━━ 本文

6月14日に米ブルームバーグが配信した藤巻健史(フジマキ・ジャパン社長)の発言はショッキングなものでした。「ユーロがデフォルトになるより日本が先」「破綻は最短5年で発生」、その際には「1ドルは500円から600円」になり、10年ものの「長期国債の金利は80%をヒット」するだろうといのです。「何故ならIMFの試算では2014年には、日本の債務はGDPの245%に達するからだ」という指摘もしています。
この記事は結構衝撃的だったようです。日曜に私は知日派のアメリカ人のビジネスマンに「読んだか?」と聞いたら「読んだよ。フジマキが言っているんだから日本人は真剣に受け止めなくちゃダメだ」と言われました。彼は「投資家っていうのは、無責任な発言で相場を動かそうとするけど、この話はそのレベルを超えている」というのです。
私は藤巻氏がこうした警告をずっと発し続けているのは知っています。その一貫性は誠実なものだということも知っているつもりです。ですが、ギリシャの総選挙が近づく中で「ユーロ破綻より日本が先」とか「5年以内」というのは余りに刺激的であり、日本国債へ売り浴びせをかけそうな筋を挑発するようなことになっては大変だというのが実感でした。簡単に言えば、このタイミングでのこの発言には違和感があったのです。米ブルームバーグ経由でのメッセージ発信というのも、余り良い感じはしませんでした。

━━━━

指示 A:
本文によると、IMFの試算では2014年に日本の債務はGDPの何%に達するとされているか。
指示 B:
本文のうち、「6月14日に米ブルームバーグ」で始まり「り良い感じはしませんでした。」で終わる部分を、一字も変えずに書き写すこと。

━━ 表示データ

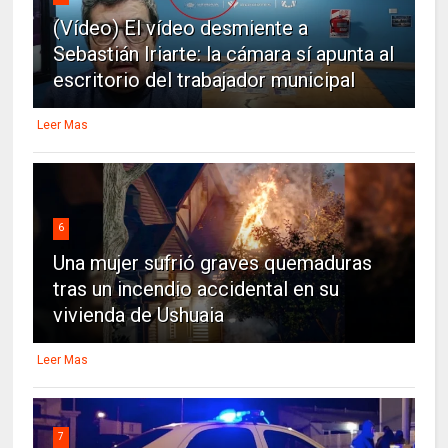
(Vídeo) El vídeo desmiente a
Sebastián Iriarte: la cámara sí apunta al
escritorio del trabajador municipal
Leer Mas
6
Una mujer sufrió graves quemaduras
tras un incendio accidental en su
vivienda de Ushuaia
Leer Mas
7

━━━━

解答欄 A:
245%

解答欄 B:
6月14日に米ブルームバーグが配信した藤巻健史(フジマキ・ジャパン社長)の発言はショッキングなものでした。「ユーロがデフォルトになるより日本が先」「破綻は最短5年で発生」、その際には「1ドルは500円から600円」になり、10年ものの「長期国債の金利は80%をヒット」するだろうといのです。「何故ならIMFの試算では2014年には、日本の債務はGDPの245%に達するからだ」という指摘もしています。
この記事は結構衝撃的だったようです。日曜に私は知日派のアメリカ人のビジネスマンに「読んだか?」と聞いたら「読んだよ。フジマキが言っているんだから日本人は真剣に受け止めなくちゃダメだ」と言われました。彼は「投資家っていうのは、無責任な発言で相場を動かそうとするけど、この話はそのレベルを超えている」というのです。
私は藤巻氏がこうした警告をずっと発し続けているのは知っています。その一貫性は誠実なものだということも知っているつもりです。ですが、ギリシャの総選挙が近づく中で「ユーロ破綻より日本が先」とか「5年以内」というのは余りに刺激的であり、日本国債へ売り浴びせをかけそうな筋を挑発するようなことになっては大変だというのが実感でした。簡単に言えば、このタイミングでのこの発言には違和感があったのです。米ブルームバーグ経由でのメッセージ発信というのも、余り良い感じはしませんでした。